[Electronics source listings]
▼▼▼
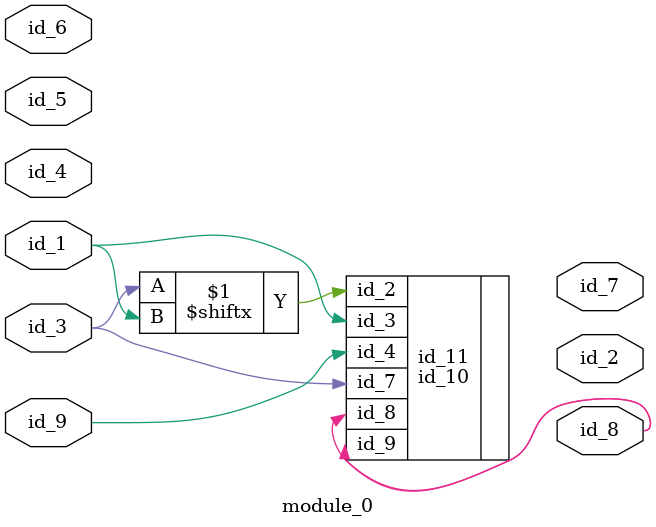
<source format=v>
module module_0 (
    id_1,
    id_2,
    id_3,
    id_4,
    id_5,
    id_6,
    id_7,
    id_8,
    id_9
);
  input id_9;
  output id_8;
  output id_7;
  input id_6;
  input id_5;
  input id_4;
  input id_3;
  output id_2;
  input id_1;
  id_10 id_11 (
      .id_9(id_8),
      .id_3(id_1),
      .id_7(id_4),
      .id_4(id_8),
      .id_4(id_9),
      .id_2(id_3[id_1]),
      .id_8(id_8),
      .id_7(id_3)
  );
endmodule

</source>
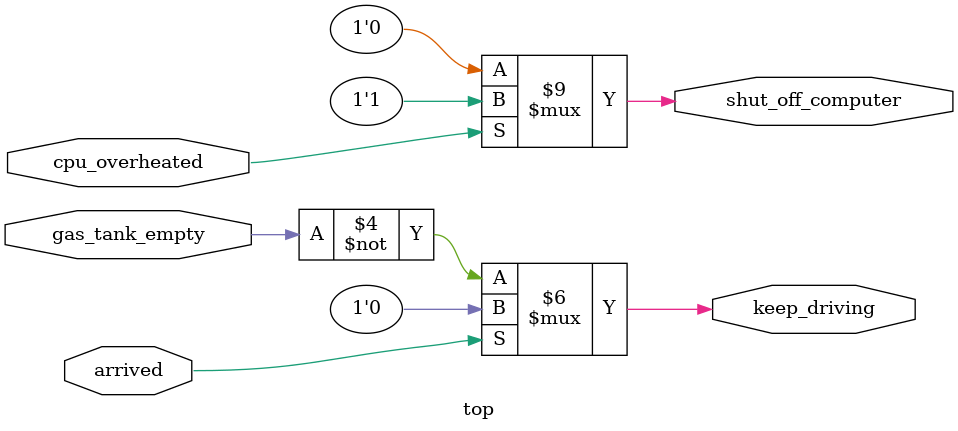
<source format=sv>
module top ( 
  input      cpu_overheated,
  output reg shut_off_computer,
  input      arrived,
  input      gas_tank_empty,
  output reg keep_driving  
);

  always @(*) begin
    if (cpu_overheated)
      shut_off_computer = 1;
    else
      shut_off_computer = 0;
  end

  always @(*) begin
    if (~arrived)
      keep_driving = ~gas_tank_empty;
    else
      keep_driving = 0;
  end

endmodule

</source>
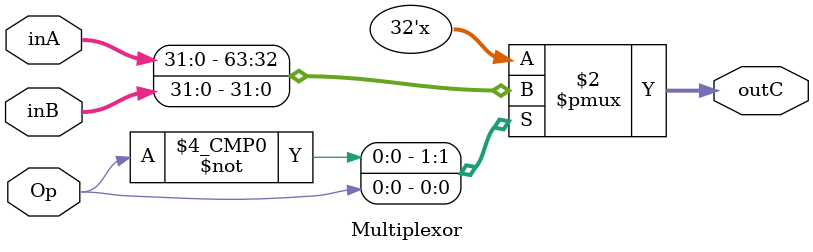
<source format=v>
`timescale 1ns/1ns

module Multiplexor(
    input [31:0]inA,
    input [31:0]inB,
    input Op,
    output reg[31:0]outC
);

always @*
begin
    case (Op)
        1'b0:
        begin
            outC=inA;
        end
        1'b1:
        begin
            outC=inB;
        end
    endcase
end 

endmodule

</source>
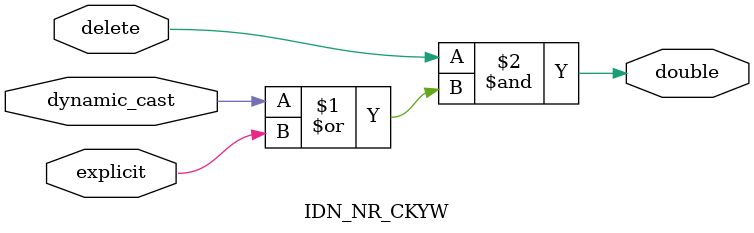
<source format=v>
module IDN_NR_CKYW (delete,dynamic_cast,explicit,double );
   input delete, dynamic_cast, explicit;
   output double;

   assign double = delete & (dynamic_cast | explicit);
endmodule 

</source>
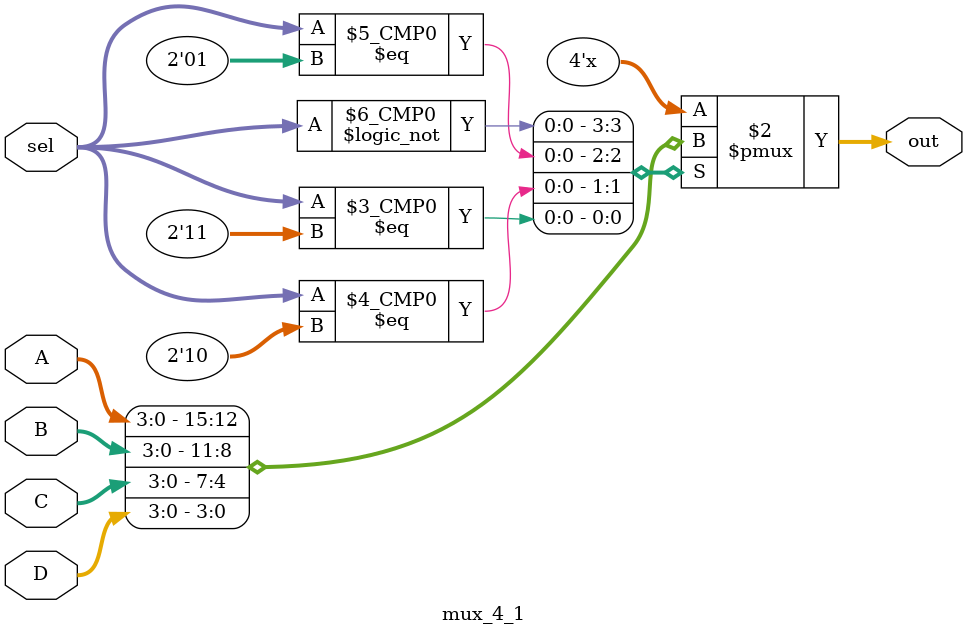
<source format=sv>
`timescale 1ns / 1ps
module mux_4_1(//4 entradas, 1 salida
    input logic [3:0] A, B, C, D, //entradas de 4b
    input logic [1:0] sel, //selector de 2b
    output logic [3:0]out//salida 4b
    
 );
 
    always_comb begin
     case(sel)
         2'b00: out=A;
         2'b01: out=B;
         2'b10: out=C;
         2'b11: out=D;
      //   3'b100: out=E;
         default: out=2'b11;
     endcase
    end

endmodule

</source>
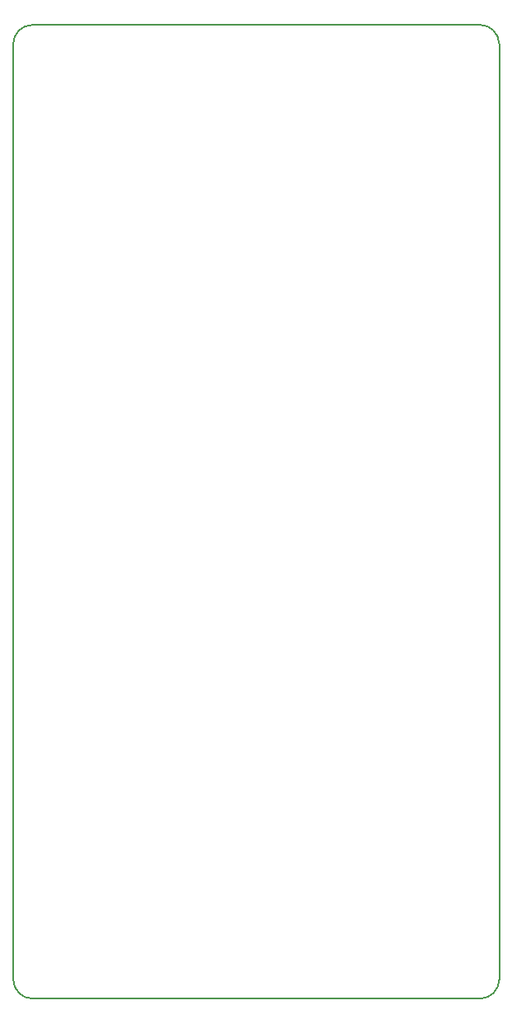
<source format=gm1>
G04 #@! TF.GenerationSoftware,KiCad,Pcbnew,(5.0.0)*
G04 #@! TF.CreationDate,2019-04-09T22:58:22-03:00*
G04 #@! TF.ProjectId,FranzBoy,4672616E7A426F792E6B696361645F70,rev?*
G04 #@! TF.SameCoordinates,Original*
G04 #@! TF.FileFunction,Profile,NP*
%FSLAX46Y46*%
G04 Gerber Fmt 4.6, Leading zero omitted, Abs format (unit mm)*
G04 Created by KiCad (PCBNEW (5.0.0)) date 04/09/19 22:58:22*
%MOMM*%
%LPD*%
G01*
G04 APERTURE LIST*
%ADD10C,0.200000*%
G04 APERTURE END LIST*
D10*
X110000000Y-82000000D02*
X110000000Y-178000000D01*
X158000000Y-80000000D02*
X112000000Y-80000000D01*
X160000000Y-178000000D02*
X160000000Y-82000000D01*
X158000000Y-180000000D02*
X112000000Y-180000000D01*
X160000000Y-178000000D02*
G75*
G02X158000000Y-180000000I-2000000J0D01*
G01*
X112000000Y-180000000D02*
G75*
G02X110000000Y-178000000I0J2000000D01*
G01*
X110000000Y-82000000D02*
G75*
G02X112000000Y-80000000I2000000J0D01*
G01*
X158000000Y-80000000D02*
G75*
G02X160000000Y-82000000I0J-2000000D01*
G01*
M02*

</source>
▲▲▲
Problem statement
Locate the word "entradas" in the records and collect each line it appears in.

Solution to this task
module mux_4_1(//4 entradas, 1 salida
    input logic [3:0] A, B, C, D, //entradas de 4b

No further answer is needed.